YOUR OBJECTIVE: Copy out each line of the material exactly. Pictures do not belong in the copy.

ENTRIES SUPPLIED:

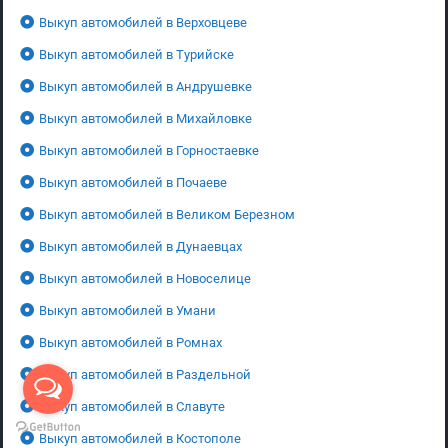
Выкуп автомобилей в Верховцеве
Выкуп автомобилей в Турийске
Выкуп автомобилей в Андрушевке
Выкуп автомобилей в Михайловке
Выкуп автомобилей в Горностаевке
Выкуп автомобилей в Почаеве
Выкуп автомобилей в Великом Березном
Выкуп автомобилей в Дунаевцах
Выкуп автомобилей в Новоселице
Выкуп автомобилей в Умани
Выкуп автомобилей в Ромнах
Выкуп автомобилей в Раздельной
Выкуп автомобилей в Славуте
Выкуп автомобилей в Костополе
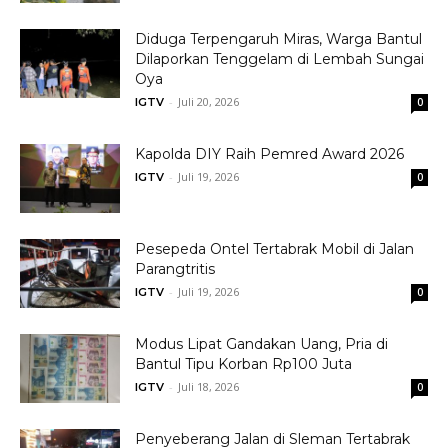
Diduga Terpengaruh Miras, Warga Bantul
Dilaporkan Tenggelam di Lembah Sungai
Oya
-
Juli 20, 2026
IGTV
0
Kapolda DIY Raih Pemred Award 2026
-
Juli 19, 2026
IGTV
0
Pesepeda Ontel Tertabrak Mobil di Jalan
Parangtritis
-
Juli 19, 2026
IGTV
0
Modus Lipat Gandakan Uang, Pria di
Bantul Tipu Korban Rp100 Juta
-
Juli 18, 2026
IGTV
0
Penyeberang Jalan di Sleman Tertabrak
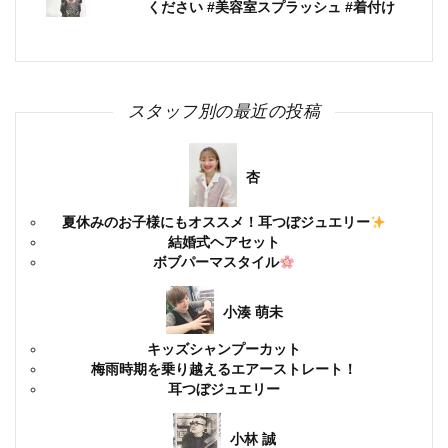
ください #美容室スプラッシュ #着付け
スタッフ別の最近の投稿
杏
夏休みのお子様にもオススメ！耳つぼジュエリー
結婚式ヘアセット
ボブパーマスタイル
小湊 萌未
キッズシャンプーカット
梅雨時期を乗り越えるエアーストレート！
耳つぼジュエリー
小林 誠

REPLY TO THE EXERCISE:
Выкуп автомобилей в Верховцеве
Выкуп автомобилей в Турийске
Выкуп автомобилей в Андрушевке
Выкуп автомобилей в Михайловке
Выкуп автомобилей в Горностаевке
Выкуп автомобилей в Почаеве
Выкуп автомобилей в Великом Березном
Выкуп автомобилей в Дунаевцах
Выкуп автомобилей в Новоселице
Выкуп автомобилей в Умани
Выкуп автомобилей в Ромнах
Выкуп автомобилей в Раздельной
Выкуп автомобилей в Славуте
Выкуп автомобилей в Костополе
Diduga Terpengaruh Miras, Warga Bantul
Dilaporkan Tenggelam di Lembah Sungai
Oya
-
Juli 20, 2026
IGTV
0
Kapolda DIY Raih Pemred Award 2026
-
Juli 19, 2026
IGTV
0
Pesepeda Ontel Tertabrak Mobil di Jalan
Parangtritis
-
Juli 19, 2026
IGTV
0
Modus Lipat Gandakan Uang, Pria di
Bantul Tipu Korban Rp100 Juta
-
Juli 18, 2026
IGTV
0
Penyeberang Jalan di Sleman Tertabrak
ください #美容室スプラッシュ #着付け
スタッフ別の最近の投稿
杏
夏休みのお子様にもオススメ！耳つぼジュエリー
結婚式ヘアセット
ボブパーマスタイル
小湊 萌未
キッズシャンプーカット
梅雨時期を乗り越えるエアーストレート！
耳つぼジュエリー
小林 誠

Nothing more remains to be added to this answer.